Brain drain or brain exchange?

Employment and Social Affairs

Free movement of people has been one of the cornerstone of the Treaty of Rome, signed in 1957. With the removal of border barriers and the abolishment of labour market restrictions, EU nationals have had the opportunity to settle wherever they choose within the boundaries of the European Union. Nevertheless, labour mobility has turned into a controversial issue, as the movement of the “European labour force” has become more common, due to the economic crisis.

Today, we assist to an increasing wave of labour mobility, also called brain drain, characterized by the migration of many young professionals from the European periphery to Northern Europe. Since its founding, the European Union has experienced growing migration trends of highly-skilled workers, especially after its enlargement. Nevertheless, migrating today is not anymore a choice, but a necessity. In recent years, Europe has witnessed an exodus of highly qualified professionals coming from countries like Ireland, Italy, Greece, Portugal, and Spain, which have been hardly affected by the economic crisis. Facing a high unemployment rate, young researchers and scientists have left their own country in order to seek professional opportunities abroad. In most cases, the difference of wages, a better quality of life and economic stability have been the pushing factors that influenced the flight of human capital the most.

Although, in theory, labour mobility is one of the basic economic balancing mechanisms, which allows a currency area to survive to crisis, the flight of highly skilled “human capital” from certain regions of the EU to others may result in long-term negative effects on economic growth. Indeed, it is not surprising that a long-term brain loss could be detrimental to sending countries and could increase the already existing imbalance of economic power within the EU. Indeed, Member States, which have experienced a significant migration of highly-skilled human capital, would suffer from decline of productivity and lack of innovation; both these factors may result in a higher unemployment rates and in an economic slowdown, that could undermine any effort of these countries to change their growth model.
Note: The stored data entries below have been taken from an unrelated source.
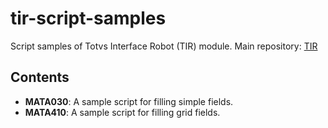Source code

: # tir-script-samples

Script samples of Totvs Interface Robot (TIR) module.
Main repository: [TIR](https://github.com/totvs/tir)

## Contents

- **MATA030**: A sample script for filling simple fields.
- **MATA410**: A sample script for filling grid fields.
Starting by these premises, the brain drain from some European regions to others is a dangerous phenomenon, whose solution lies in the reversal of the increasing unemployment trend in the Southern European countries. In order to do so, Member States need to reform their productive model to secure a sustainable long term growth. At the same time, it is crucial for the EU to support countries experiencing flight of human capital not only with funding but providing recommendations on social policies.

The Commissioner for employment and social affairs, Marianne Thyssen, is preparing a “Labour Mobility Package”, which is supposed to be presented at the end of the first quarter of the year. “The EU has to return to the path of more jobs and social convergence. This as a matter of urgency. In promoting labour mobility, we have to take into account the needs and concerns both of the countries jobseekers are leaving, particularly considering the risk of brain drain, and the needs and concerns of the countries where they wish to work”, declared Vice-President Valdis Dombrovskis.

The document is expected to analyse and report on mobility flows and their consequences on national labour markets and social security systems both in countries of origin and countries of destination. This could be an important occasion to deal with the brain drain phenomenon and to give rise to a “brain exchange”, through which highly-skilled professionals, moving throughout different regions of Europe, could contribute to the economic growth of the European Union as a whole.